Investors worry data on Chinese leaked

AutoNavi Holdings Ltd. became the second Chinese company in two weeks to see its shares surge in the days leading up to a takeover announcement, raising concern among investors that details of transactions are being leaked.

American depository receipts of AutoNavi, an online map-content provider, jumped 13 percent Thursday through Friday, the most among the biggest Chinese stock traded in New York, before Alibaba Group Holding Ltd. offered to buy the shares this week. Shanda Games Ltd., an operator of online games, soared 34 percent in the seven days before saying Jan. 27 that it plans to take its company private.

The pre-buyout rallies add to investor concerns that the market for Chinese shares trading in the U.S. lacks transparency as short sellers, including Carson Block, say companies are overstating earnings while U.S. regulators bar accounting firms from conducting audits in the Asian nation. At least 35 Chinese companies have announced buyout deals to withdraw their U.S. listings since early 2011 in part because those concerns depressed their stock valuations.

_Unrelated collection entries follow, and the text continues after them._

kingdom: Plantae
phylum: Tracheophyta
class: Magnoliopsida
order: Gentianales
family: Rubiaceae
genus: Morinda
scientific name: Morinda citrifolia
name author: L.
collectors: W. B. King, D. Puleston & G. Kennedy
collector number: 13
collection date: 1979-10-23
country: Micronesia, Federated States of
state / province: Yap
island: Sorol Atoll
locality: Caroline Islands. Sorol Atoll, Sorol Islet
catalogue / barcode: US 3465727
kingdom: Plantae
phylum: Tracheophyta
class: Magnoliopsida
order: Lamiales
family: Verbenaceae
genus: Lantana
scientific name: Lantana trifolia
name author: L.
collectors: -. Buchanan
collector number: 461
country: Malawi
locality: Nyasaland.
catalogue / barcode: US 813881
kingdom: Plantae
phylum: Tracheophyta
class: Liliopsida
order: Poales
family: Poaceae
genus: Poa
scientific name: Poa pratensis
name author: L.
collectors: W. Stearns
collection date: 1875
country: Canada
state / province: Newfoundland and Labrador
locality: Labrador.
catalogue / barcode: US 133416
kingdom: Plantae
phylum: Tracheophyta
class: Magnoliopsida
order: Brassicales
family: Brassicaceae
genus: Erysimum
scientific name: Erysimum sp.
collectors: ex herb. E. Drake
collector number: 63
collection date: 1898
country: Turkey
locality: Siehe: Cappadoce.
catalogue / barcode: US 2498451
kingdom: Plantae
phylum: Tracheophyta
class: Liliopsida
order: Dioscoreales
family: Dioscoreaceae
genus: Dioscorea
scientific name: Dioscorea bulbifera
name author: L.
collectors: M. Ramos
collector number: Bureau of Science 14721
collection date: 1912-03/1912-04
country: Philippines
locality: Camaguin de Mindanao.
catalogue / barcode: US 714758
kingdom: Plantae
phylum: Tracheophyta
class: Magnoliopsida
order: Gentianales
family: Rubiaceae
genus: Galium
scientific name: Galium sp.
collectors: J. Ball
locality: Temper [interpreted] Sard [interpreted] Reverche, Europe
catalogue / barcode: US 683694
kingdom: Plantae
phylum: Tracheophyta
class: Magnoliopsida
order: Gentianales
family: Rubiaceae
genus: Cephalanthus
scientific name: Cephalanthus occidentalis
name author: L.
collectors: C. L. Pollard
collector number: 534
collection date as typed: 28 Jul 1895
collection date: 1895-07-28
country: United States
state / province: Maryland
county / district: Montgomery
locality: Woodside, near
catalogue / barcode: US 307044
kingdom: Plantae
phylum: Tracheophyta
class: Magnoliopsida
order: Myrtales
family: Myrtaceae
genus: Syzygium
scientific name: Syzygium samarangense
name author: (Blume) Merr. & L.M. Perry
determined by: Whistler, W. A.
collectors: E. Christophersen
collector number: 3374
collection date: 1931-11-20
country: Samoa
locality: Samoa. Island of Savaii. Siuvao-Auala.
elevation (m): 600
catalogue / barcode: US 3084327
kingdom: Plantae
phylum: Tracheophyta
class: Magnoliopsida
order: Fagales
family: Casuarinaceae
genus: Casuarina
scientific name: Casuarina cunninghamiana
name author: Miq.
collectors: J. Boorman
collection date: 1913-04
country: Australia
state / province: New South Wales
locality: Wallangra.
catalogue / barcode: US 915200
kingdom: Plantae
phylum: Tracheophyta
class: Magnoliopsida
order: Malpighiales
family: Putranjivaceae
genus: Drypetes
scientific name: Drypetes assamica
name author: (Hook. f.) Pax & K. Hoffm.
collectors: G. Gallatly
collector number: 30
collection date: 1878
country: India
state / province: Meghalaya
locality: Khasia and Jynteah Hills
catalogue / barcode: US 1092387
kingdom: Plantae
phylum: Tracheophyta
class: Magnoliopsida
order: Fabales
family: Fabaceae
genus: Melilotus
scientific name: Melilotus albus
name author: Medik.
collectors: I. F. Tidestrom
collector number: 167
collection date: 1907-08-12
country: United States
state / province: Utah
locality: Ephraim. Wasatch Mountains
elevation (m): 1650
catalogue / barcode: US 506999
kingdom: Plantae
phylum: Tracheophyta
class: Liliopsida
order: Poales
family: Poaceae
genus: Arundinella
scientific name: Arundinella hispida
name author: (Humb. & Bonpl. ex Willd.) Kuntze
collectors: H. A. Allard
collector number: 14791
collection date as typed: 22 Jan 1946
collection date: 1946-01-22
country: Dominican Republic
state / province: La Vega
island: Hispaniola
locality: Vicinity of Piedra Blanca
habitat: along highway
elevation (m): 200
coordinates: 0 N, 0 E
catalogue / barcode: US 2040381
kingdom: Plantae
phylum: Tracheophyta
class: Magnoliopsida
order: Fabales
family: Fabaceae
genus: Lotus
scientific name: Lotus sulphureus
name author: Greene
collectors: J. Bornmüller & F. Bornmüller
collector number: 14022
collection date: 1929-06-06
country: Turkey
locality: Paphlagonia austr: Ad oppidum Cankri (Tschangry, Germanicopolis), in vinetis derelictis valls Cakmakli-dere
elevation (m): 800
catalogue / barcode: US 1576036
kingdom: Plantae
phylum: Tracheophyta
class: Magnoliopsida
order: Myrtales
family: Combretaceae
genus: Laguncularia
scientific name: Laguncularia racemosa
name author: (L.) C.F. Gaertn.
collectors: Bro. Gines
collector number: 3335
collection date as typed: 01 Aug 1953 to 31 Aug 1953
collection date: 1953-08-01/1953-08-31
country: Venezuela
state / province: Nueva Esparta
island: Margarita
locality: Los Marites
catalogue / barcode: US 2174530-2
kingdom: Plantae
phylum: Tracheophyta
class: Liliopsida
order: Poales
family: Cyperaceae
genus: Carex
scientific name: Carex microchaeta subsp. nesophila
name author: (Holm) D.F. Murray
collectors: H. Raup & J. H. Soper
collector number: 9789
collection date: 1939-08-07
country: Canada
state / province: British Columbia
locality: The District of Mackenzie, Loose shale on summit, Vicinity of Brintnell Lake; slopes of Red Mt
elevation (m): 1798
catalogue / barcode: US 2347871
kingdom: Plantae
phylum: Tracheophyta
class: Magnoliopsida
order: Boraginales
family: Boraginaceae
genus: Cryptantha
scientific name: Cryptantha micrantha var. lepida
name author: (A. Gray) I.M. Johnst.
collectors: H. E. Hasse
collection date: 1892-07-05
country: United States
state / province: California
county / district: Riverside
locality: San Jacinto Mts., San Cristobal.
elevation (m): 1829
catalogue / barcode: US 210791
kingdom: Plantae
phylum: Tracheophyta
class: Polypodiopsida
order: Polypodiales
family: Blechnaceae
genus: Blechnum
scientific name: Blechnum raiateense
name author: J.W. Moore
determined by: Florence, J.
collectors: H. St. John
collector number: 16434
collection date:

These stock gains create “distrust within the markets,” said Timothy Ghriskey, chief investment officer at New York-based Solaris Group LLC. “It doesn’t generally bode well for markets where that occurs regularly.”

John Nester, a spokesman for the Securities and Exchange Commission, declined to comment. Emails to AutoNavi’s external spokesmen at Ogilvy Financial weren’t immediately returned, and Alibaba’s Hong Kong-based spokesman, John Spelich, didn’t respond to an email.

-Bloomberg News

Puerto Rico praised, but debt labeled junk

SAN JUAN, Puerto Rico - The last of three major credit-rating agencies downgraded Puerto Rico’s debt by two notches to junk status Tuesday.

Fitch Ratings praised the U.S. territory for responding quickly to economic challenges but noted the economy remains weak and its access to the bond market is impaired.

The agency also said Puerto Rico’s bonded debt levels and unfunded pension liabilities are very high compared with U.S. states and that recent downgrades have led to a potential $1 billion in new liquidity demands.

“Puerto Rico’s current management has repeatedly shown its ability and willingness to take quick action to address financial challenges and external market concerns,” Fitch said. “However, underlying the need for these measures is the very difficult economic, financial and market situation that management continues to confront.”